Due to digitization, it requires less effort to maintain and provide data, making it cheaper to obtain. EPO recently made some of their bulk data products free, for example EP full text.

When paying for patent texts from authorities, you enter into an agreement about how you're allowed to use them. Redistribution rights, for instance, are carefully controlled. So even though EPO may provide Chinese full text via Espacenet, they may not be allowed to redistribute this information via other channels, be it bulk data via BDDS or single documents via OPS.

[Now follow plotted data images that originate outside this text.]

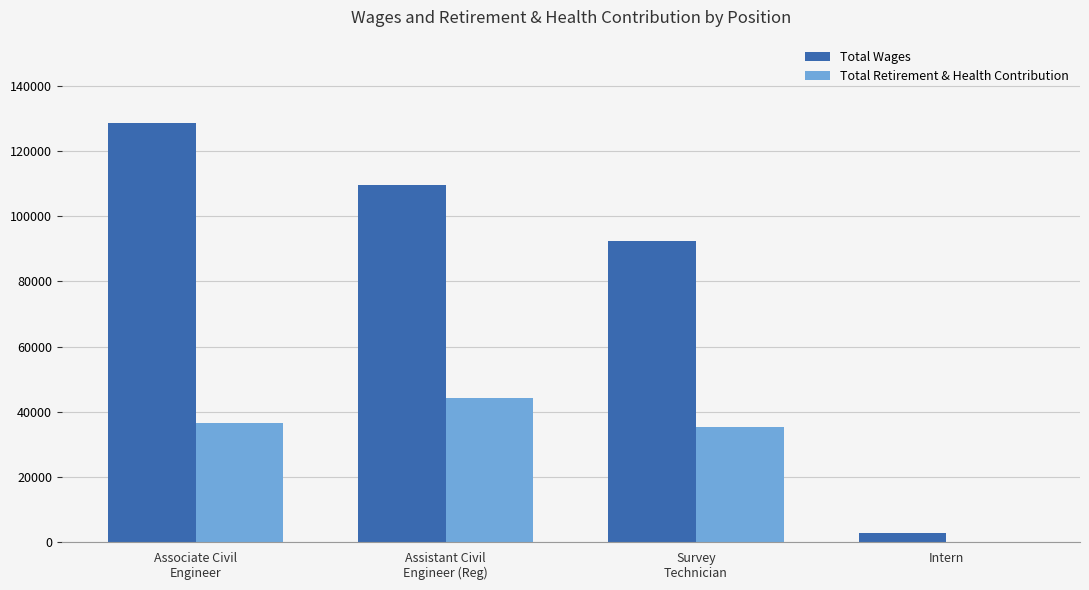

What is the sum of all Total Retirement & Health Contribution values?

116410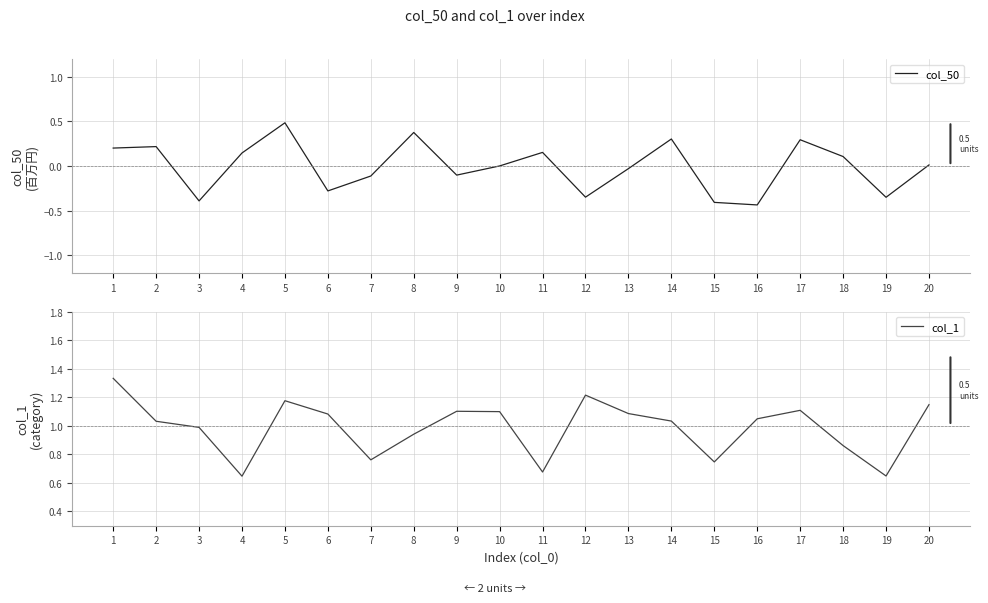

List the series in order of their overall mean, highest first.

col_1, col_50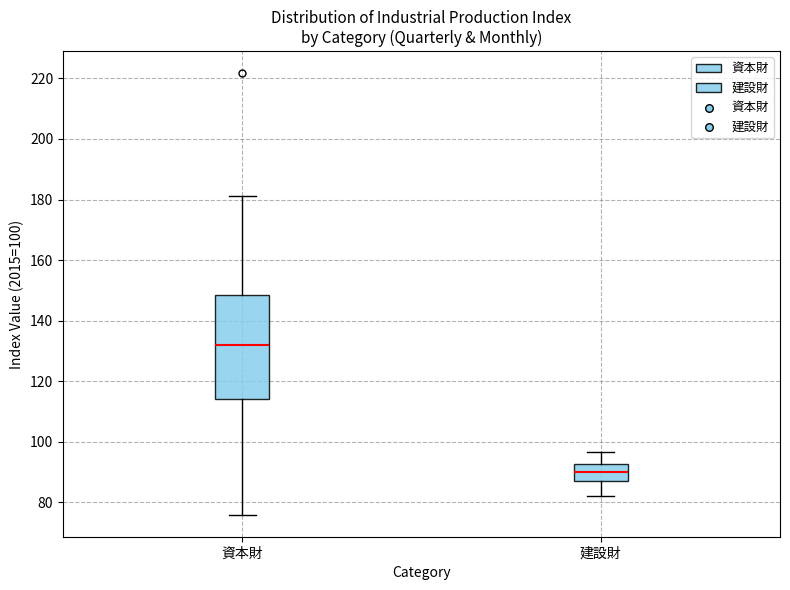

Reading left to right, transcribe this box plot: for each box, give where its median line is, the range the box spans, and where its two whiskers end, as read against the y-axis. The values are not printed on the chart, so give them approximately, as read against the axis.

資本財: median 132, box 114 to 148, whiskers 76 to 182
建設財: median 90, box 88 to 92, whiskers 82 to 96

OPS, for example, supports full text for the following authorities: EP, WO, AT, BE, BG, CA, CH, CY, CZ, DK, EE, ES, FR, GB, GR, HR, IE, IT, LT, LU, MC, MD, ME, NO, PL, PT, RO, RS, SE, and SK (as of this writing).

Espacenet, however, provides full text from more authorities. While OPS provides WO for single applications, if you're interested in WO bulk data, you need to reach out to WIPO.

Patent text aggregators and the future

Many providers have built custom patent databases containing patent texts from numerous authorities, including free options like Google Patents and EPO Espacenet, and paid services from Questel or Minesoft. They obtain historical data (sometimes referred to as back files) and recent deliveries and have an import process to load that data into a common format (ETL process). Based on that, they build indices to enable full text search or vector databases to run semantic search.

By far the most impactful player in making global patent text data accessible is EPO, not WIPO or any other authority or provider. It would be great to have a Wikipedia / Hugging Face of worldwide patent texts including API and bulk data access, a nonprofit service funded by the community. To realize this, it would be best to have national authorities generate and provide that data in a standardized format rather than offloading all the work to a single point. While this might seem like a naive vision, I'm confident it will become reality someday, whether driven by the EPO due to its political clout and financial resources, by a nonprofit organization due to its greater flexibility, or even by a cooperative. You might think of The Lens, but they didn't focus on broad full text support, and their sustainability model means it's not a free tool for most commercial use cases despite offering some free options.

If you or your organization are interested in contributing to or supporting such an initiative, I'd welcome a conversation: info@patent.dev

So why am I confident this will become reality? I've dealt with pallets of CDs and used AWS Snowball service to send patent data across the country by mail instead of via the internet. Back in those days, some would have claimed it was naive to think you could someday download gigabytes of free patent data within minutes on a regular basis. Yet that's now true for US and EPO bulk data products, not to mention services like Docker Hub or Hugging Face which handle enormous traffic loads without charging.